2025 Universal Registration Document

General and financial elements

The Budgets and Consolidation Department establishes the timetable and year-end reporting instructions for the preparation of the Group’s consolidated financial statements and communicates them to the business lines. The Group’s accounting rules and methods are available on VINCI’s corporate intranet. At each accounts closing, business lines transmit an analysis of the consolidated data submitted to the Budgets and Consolidation Department.

The Statutory Auditors present their observations, if any, on the consolidated financial statements to the Audit Committee before they are presented to the Board of Directors.

Before signing their reports, the Statutory Auditors request representation letters from VINCI’s Executive Management and senior management of the business lines.

2.4.7 Annual self-assessment of internal control

The Group’s Audit Department conducts an annual self-assessment survey of internal control. In 2025, 629 legal entities, representing 86% of the Group’s revenue, participated in the survey. The recurring aspects of the survey relate to the internal control environment, financial and accounting information, the environment, human rights, compliance and IT security. During the year, there was a special focus on purchasing and subcontracting processes. The survey was conducted using specialised software that also enables entities to manage their action plans. A summary of the survey’s findings, prepared by the holding company’s Audit Department, was presented to the Audit Committee in October 2025. Information on the survey’s findings is also sent individually to each business line in relation to their scope, as well as to the holding company’s Environment, Human Rights and Ethics departments, in relation to the topics within their remit.

2.4.8 Annual internal control reports

Each year, the business lines must provide the Group’s Audit Department with an internal control report covering their scope. These reports must contain the following information: the reference framework, the internal control environment, the key players in risk management and internal control, the activities and audits carried out during the year, and those planned for the following year. The Chief Audit Officer presents a summary of these reports to the Audit Committee.

2.4.9 Feedback

Each year, the Group’s Audit Department selects at least one project in each business line that experienced specific difficulties and asks that business line to draw up a feedback report. This report must describe the project or projects and explain the difficulties encountered and what went wrong. It must also suggest improvements to the internal control system. The Chief Audit Officer presents these reports to the Audit Committee.

2.5 Insurance cover against risks
2.5.1 Overall approach

The VINCI Group’s overall approach for arranging insurance cover against risks places a strong emphasis on risk prevention and protection. Given the Group’s decentralised organisation, this approach is defined at several levels of responsibility.

VINCI’s Executive Management, based on recommendations from the Insurance Department, lays down the general guidelines and in particular the standards applicable to all subsidiaries.

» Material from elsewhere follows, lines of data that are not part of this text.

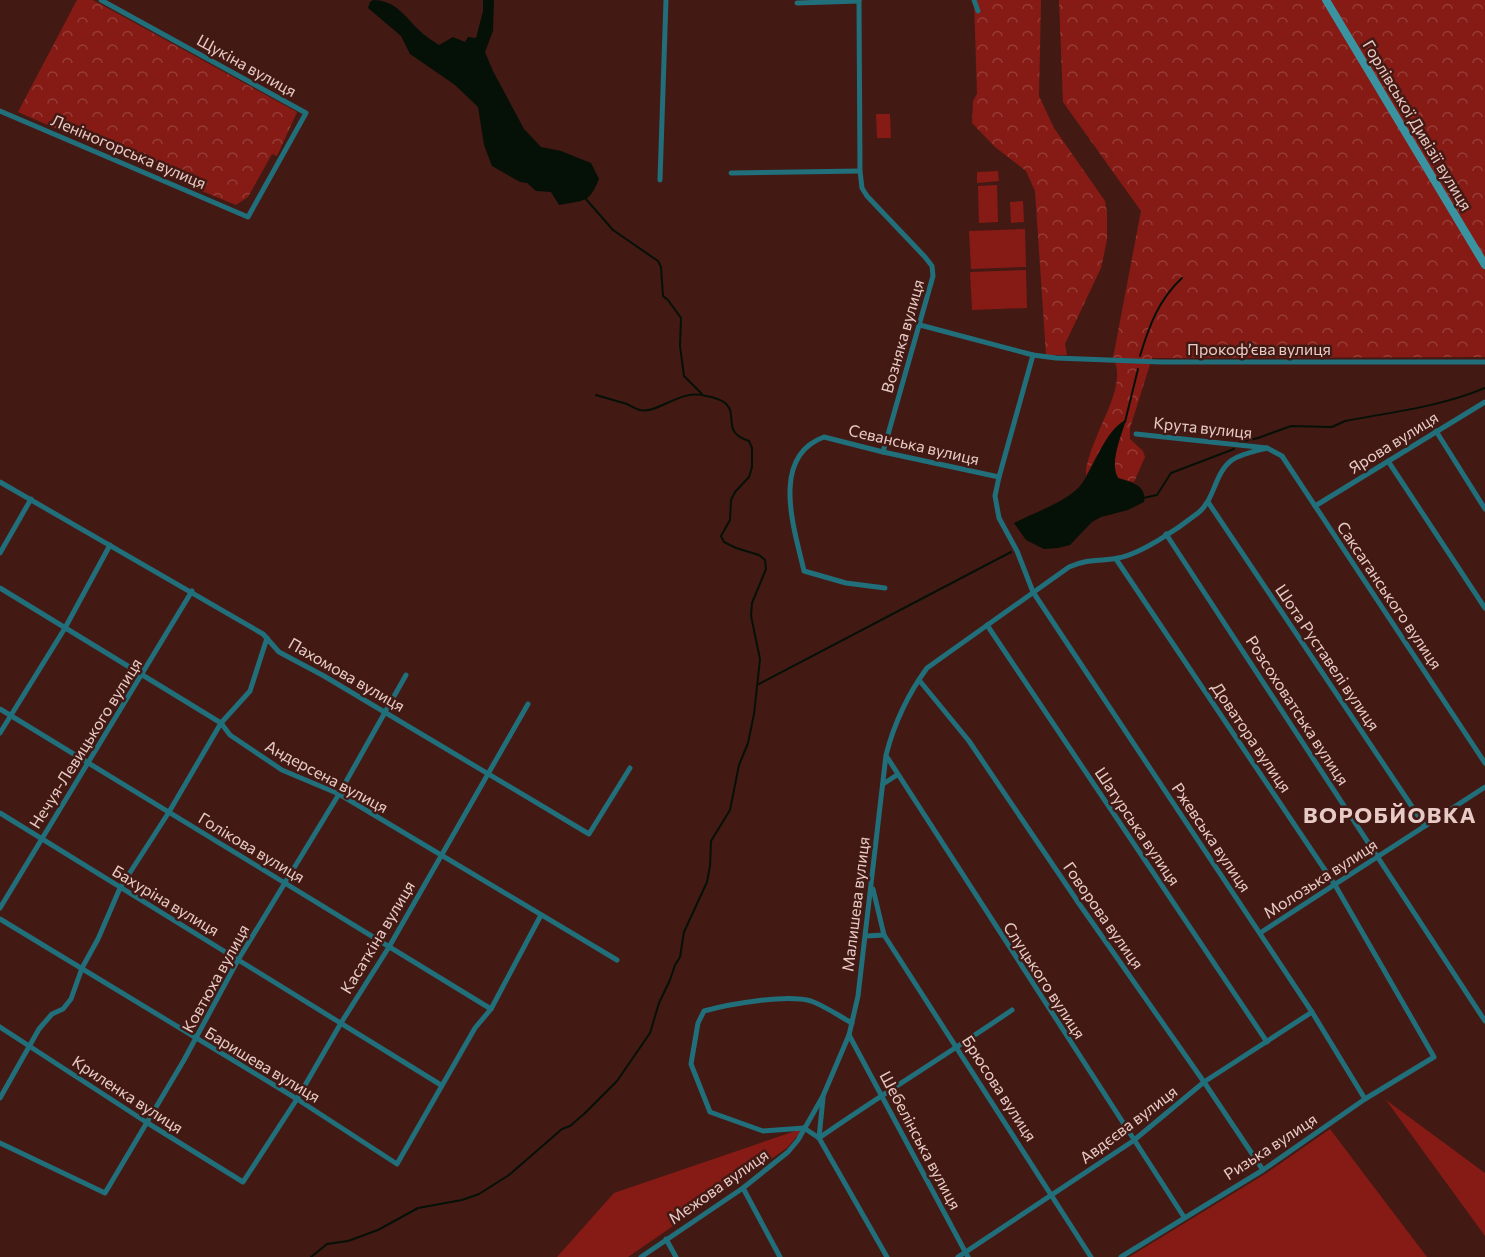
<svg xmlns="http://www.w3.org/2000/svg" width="1485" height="1257" font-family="Commissioner,sans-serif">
<defs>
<pattern id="forest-crowns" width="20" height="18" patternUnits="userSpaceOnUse" patternTransform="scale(1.5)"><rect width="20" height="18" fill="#861b15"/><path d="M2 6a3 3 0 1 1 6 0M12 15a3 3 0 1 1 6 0" fill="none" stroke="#973b36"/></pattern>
</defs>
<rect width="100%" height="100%" fill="#431914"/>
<!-- forest -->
<g fill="url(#forest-crowns)">
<polygon points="77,0 93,0 297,112 277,156 272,154 248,197 236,205 180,182 173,170 97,134 89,143 18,112"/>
<polygon points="974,0 1041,0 1039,96 1054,128 1105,201 1107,213 1107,240 1101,268 1065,344 1067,355 1046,355 1035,191 1026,171 995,147 972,123 973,101 977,94"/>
<path d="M1059 0H1485V357L1152 358 1130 428V439L1143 451 1145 457 1134 482 1118 478C1109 462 1122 437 1125 420 1107 435 1096 456 1086 476V468C1089 457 1092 446 1097 436 1105 415 1126 379 1113 358L1141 211 1063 102Z"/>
</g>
<!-- garden -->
<g fill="#861b15">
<polygon points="876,114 890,114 891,138 877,138"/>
<polygon points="998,171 999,181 977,183 977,172"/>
<polygon points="997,185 998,222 979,223 978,186"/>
<polygon points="1023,201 1024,222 1011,223 1010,202"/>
<polygon points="1025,229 1026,267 971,269 969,231"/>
<polygon points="1026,270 1027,308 972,310 970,272"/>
<polygon points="1386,1100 1485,1173 1485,1236"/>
<polygon points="804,1128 787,1148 628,1257 557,1257 614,1193"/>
<polygon points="1330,1129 1427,1257 1129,1257 1265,1174"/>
</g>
<!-- water -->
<g fill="#051107">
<path d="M373 0C396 0 405 17 420 31 425 36 433 41 439 45L453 37 465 42 468 37 476 38 483 11V0H494L493 31 485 52 493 71 524 129 541 147 561 151 591 163 599 179C589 204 584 200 559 205L551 192 536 191 527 183 520 182 492 166 484 145 478 107 455 85 410 54 401 36 368 8 370 2Z"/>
<path d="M1126 420C1121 436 1109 463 1118 478 1131 483 1147 484 1144 502L1128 510 1101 517 1092 522 1070 545 1058 548 1044 549 1026 540 1014 523C1033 513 1066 502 1080 486 1094 469 1105 429 1126 420Z"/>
</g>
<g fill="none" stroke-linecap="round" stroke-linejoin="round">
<!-- stream -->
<g stroke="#051107" stroke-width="2">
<polyline points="585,198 613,230 658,261 661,267 663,296 668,300 681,318 680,346 684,376 702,394"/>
<path d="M1140 356C1149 326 1159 299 1182 278"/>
<polyline points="1125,422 1138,369"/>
<path d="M1240 442 1258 438 1291 426 1332 427 1345 421C1392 412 1440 407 1485 388"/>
<polyline points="1143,498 1157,495 1171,473 1234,449"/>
<polyline points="759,684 1011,552"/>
<path d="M311 1257 327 1244 348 1241 378 1230 418 1208 462 1200 479 1194 509 1175 562 1129 570 1126 584 1114 617 1081 650 1033 659 1003 670 980 675 965 680 957 684 932 707 882 710 866 711 841 730 810 739 765 748 743 754 714 760 659 751 616 752 603 766 569 765 560 759 555 736 548 724 542 721 536 730 520 731 500 735 492 749 477 752 467V448L749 441C720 432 740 414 724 402 719 399 712 397 706 396 681 388 658 414 640 410 636 409 631 406 627 404 617 401 606 398 596 395"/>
</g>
<!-- street -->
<g stroke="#206f7a" stroke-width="5">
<polyline points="859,0 860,171 862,188 867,196 925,257 932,266 933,276 883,452"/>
<polyline points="974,0 978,11"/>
<polyline points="797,3 859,1"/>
<polyline points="0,111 248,217 306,113 101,0"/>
<polyline points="731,173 860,171"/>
<polyline points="660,180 666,0"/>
<polyline points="920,325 1033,355 1056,358 1160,362 1485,362"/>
<polyline points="1033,355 999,477 995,496 999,518 1017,551 1033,592 1312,1012 1365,1099"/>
<polyline points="1436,431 1485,509"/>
<polyline points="1136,434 1267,448 1282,456 1485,763"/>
<polyline points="1388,461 1485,608"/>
<polyline points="0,482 263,634 279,652 324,676 589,834 630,768"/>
<polyline points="1208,502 1425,826"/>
<polyline points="1315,506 1485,402"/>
<polyline points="1166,534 1485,1021"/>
<polyline points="0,553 31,499"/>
<polyline points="1116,559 1335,885 1434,1057 1365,1099 1263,1170 1121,1257"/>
<polyline points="0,588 221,723 230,735 282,770 339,794 617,960"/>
<path d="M885 588 846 583 804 571C795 531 769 457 824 437L883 452 999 477"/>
<polyline points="987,625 1267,1042"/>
<polyline points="919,680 969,741 1080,905 1204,1082 1263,1170"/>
<polyline points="0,709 491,1009"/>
<polyline points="0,733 65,628 110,545"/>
<polyline points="887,757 1184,1217"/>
<polyline points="883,784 897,775"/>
<polyline points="0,813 441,1085"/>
<polyline points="873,889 884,935 1091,1257"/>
<polyline points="0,908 192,591"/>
<polyline points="0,919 297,1099 397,1164 475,1028 491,1009 541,915"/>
<polyline points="1260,933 1485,787"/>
<polyline points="866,936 884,935"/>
<polyline points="0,1027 146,1122 243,1182 297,1099 341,1023 389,947 528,704"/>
<polyline points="849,1035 968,1257"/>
<polyline points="0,1098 39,1029 52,1014 63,1009 71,999 82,968 98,939 120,888 169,812 221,723 250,691 267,638"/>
<path d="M804 1128 763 1131 710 1112 691 1064 698 1023 704 1011C729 1004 787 994 811 1001 825 1006 839 1016 852 1023"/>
<polyline points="804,1128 819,1138 887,1257"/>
<path d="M819 1138C882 1094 948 1054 1012 1010"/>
<polyline points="819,1138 823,1098"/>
<polyline points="0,1143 105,1193 184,1060 238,960 339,794 406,675"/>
<polyline points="743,1188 780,1257"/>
<polyline points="666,1239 676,1257"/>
<path d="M641 1257 743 1188 788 1152 798 1140 823 1096 849 1035 858 996 886 755C894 724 908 694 927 668L1069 567C1089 558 1099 562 1118 558 1141 554 1179 528 1198 513 1215 500 1214 473 1232 460 1241 454 1256 451 1267 448"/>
<polyline points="958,1257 1133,1141 1204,1082 1312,1012"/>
</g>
<!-- secondary -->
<polyline stroke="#3a93a0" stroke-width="8" points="1326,0 1485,265"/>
</g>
<g text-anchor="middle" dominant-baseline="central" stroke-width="5" stroke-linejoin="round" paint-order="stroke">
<!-- street labels -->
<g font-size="16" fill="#e8cbc6" stroke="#431914">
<text transform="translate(247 65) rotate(29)">Щукіна вулиця</text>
<text transform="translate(1418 125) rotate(59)">Горлівської Дивізії вулиця</text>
<text transform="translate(129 151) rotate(23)">Леніногорська вулиця</text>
<text transform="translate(902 336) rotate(-74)">Возняка вулиця</text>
<text x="1259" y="348">Прокоф’єва вулиця</text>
<text transform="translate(1203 427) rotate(6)">Крута вулиця</text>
<text transform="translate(1393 442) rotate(-32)">Ярова вулиця</text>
<text transform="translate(914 444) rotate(13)">Севанська вулиця</text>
<text transform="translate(1390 595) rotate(56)">Саксаганського вулиця</text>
<text transform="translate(1328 657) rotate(56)">Шота Руставелі вулиця</text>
<text transform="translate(347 674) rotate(30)">Пахомова вулиця</text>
<text transform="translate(1298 710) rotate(57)">Розсоховатська вулиця</text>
<text transform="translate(1252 737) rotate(56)">Доватора вулиця</text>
<text transform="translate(85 743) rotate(-58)">Нечуя-Левицького вулиця</text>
<text transform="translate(327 776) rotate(28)">Андерсена вулиця</text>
<text transform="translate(1138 826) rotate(56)">Шатурська вулиця</text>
<text transform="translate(1212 837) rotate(56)">Ржевська вулиця</text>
<text transform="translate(252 847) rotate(31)">Голікова вулиця</text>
<text transform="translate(1320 878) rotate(-33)">Молозька вулиця</text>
<text transform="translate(166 900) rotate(31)">Бахуріна вулиця</text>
<text transform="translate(855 904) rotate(-83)">Малишева вулиця</text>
<text transform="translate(1104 915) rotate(55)">Говорова вулиця</text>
<text transform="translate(377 937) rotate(-59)">Касаткіна вулиця</text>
<text transform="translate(215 978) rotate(-61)">Ковтюха вулиця</text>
<text transform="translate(1045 980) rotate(57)">Слуцького вулиця</text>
<text transform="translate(263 1064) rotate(31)">Баришева вулиця</text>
<text transform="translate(1000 1088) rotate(57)">Брюсова вулиця</text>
<text transform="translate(128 1094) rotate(33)">Криленка вулиця</text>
<text transform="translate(1128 1124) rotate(-37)">Авдєєва вулиця</text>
<text transform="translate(921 1140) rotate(62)">Шебелінська вулиця</text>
<text transform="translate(1270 1146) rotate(-33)">Ризька вулиця</text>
<text transform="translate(718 1186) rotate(-35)">Межова вулиця</text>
</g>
<!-- district labels -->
<g font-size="22" font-weight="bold" letter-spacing="1.5" fill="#e8cbc6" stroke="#431914">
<text x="1390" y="814">ВОРОБЙОВКА</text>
</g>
</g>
</svg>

Within this framework, and after identifying and analysing the risks relating to their activities, the business line or division risk managers define the optimum trade-off between the level and extent of the guarantees available in the market and the cost level (premiums and uninsured losses) enabling business units to remain competitive. With a view to prevention and cost optimisation, policyholder deductibles are defined on an individual subsidiary basis. Self-insurance budgets have been set up for liability insurance, motor vehicle insurance, and property and casualty insurance in certain business lines.

In addition to subsidiaries’ own specific cover, VINCI also takes out cover on behalf of all its subsidiaries, in particular regarding the fields detailed below:

  • supplementary liability cover in addition to the first levels of cover arranged by subsidiaries,
  • liability protection for company officers,
  • liability protection for environmental damage,
  • liability protection for nuclear service providers,
  • protection against fraud risks,
  • protection against cyber risks.

As a complement to the above, the Group’s Insurance Department takes out cross-business cover against certain risks (transport, automotive, etc.), which is made available to subsidiaries that have not adopted their own programme and can thus benefit from this pooled purchase. VINCI has its own brokerage firm, VINCI Assurances, in charge of consolidating insurance policies and harmonising cover within the Group. VINCI Assurances acts solely as a broker for most of the French subsidiaries and bears no financial risk as an insurer.

The Group has also set up a captive reinsurance subsidiary, VINCI Re, which began operations in 2022. VINCI Re helps facilitate the placement with insurers of certain risks or programmes only available to a limited extent in the insurance market. This captive subsidiary is also being used to cover programmes at subsidiaries more broadly so as to benefit from a financial risk pooling effect, which will contribute to its efficiency. VINCI Re’s internal risk pooling constitutes an additional risk management tool for the Group.